Characterization techniques for semiconductors and nanostructures: a review of recent advances

Optical spectroscopy techniques are widely used for the characterization of semiconductors and nanostructures. Confocal Raman microscopy is useful to retrieve chemical and molecular information at the ultimate submicrometer resolution of optical microscopy. Fast imaging capabilities, 3D confocal ability, and multiple excitation wavelengths, have increased the power of the technique while making it simpler to use for material scientists. Recently, the development of the Tip Enhanced Raman Spectroscopy (TERS) has opened the way to the use of Raman information at nanoscale, by combining the resolution of scanning probe microscopy and chemical selectivity of Raman spectroscopy.
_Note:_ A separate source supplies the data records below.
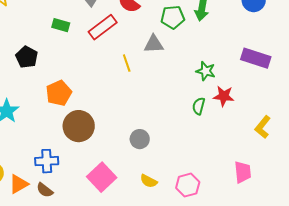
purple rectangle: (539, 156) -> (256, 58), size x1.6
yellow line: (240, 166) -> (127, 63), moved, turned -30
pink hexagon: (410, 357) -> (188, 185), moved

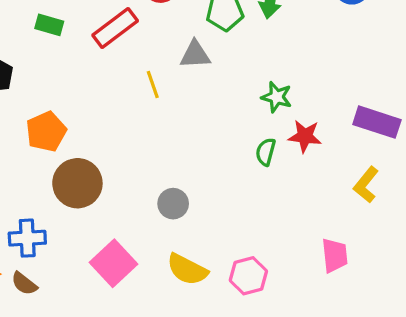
purple rectangle: (256, 58) -> (377, 122), moved
yellow semicircle: (149, 181) -> (187, 269), size x1.5

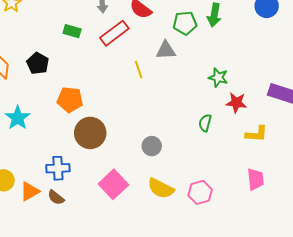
orange pentagon: (46, 131) -> (70, 100), turned 30
green semicircle: (266, 152) -> (205, 123), moved
yellow L-shape: (366, 185) -> (257, 134), moved, turned -125

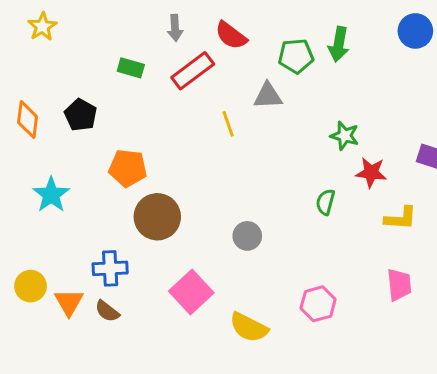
yellow semicircle: (161, 188) -> (249, 327), moved
orange triangle: (30, 191) -> (69, 302), turned -30

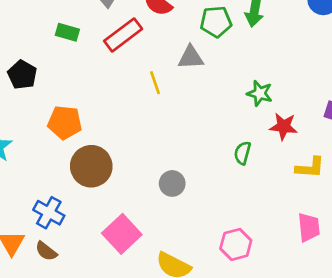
blue cross: (110, 268) -> (49, 213), turned 32

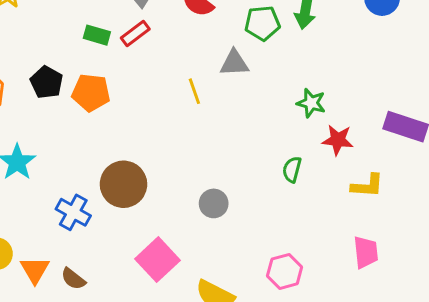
red rectangle: (123, 35) -> (135, 34), moved, size x0.7
orange pentagon: (65, 122) -> (91, 93), moved
blue cross: (49, 213) -> (73, 212), moved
Significant advances have been reported in the field of profiling the atomic composition of multilayers, using the Glow Discharge Optical Emission Spectroscopy technique, including real-time determination of etched depth by interferometry. This allows the construction of precise atomic profiles of sophisticated multilayers with a few nm resolution. Ellipsometry is another widely used technique to determine the profile of multilayers, and recent development have provided enhanced spatial resolution useful for the investigation of patterned materials. In addition to the advances of the different characterization techniques, the capability to observe the same regions at micrometer scale at different stages of material elaboration, or with different instrument, is becoming a critical issue. Several advances have been made to allow precise re-localization and co-localization of observation with different complementary characterization techniques.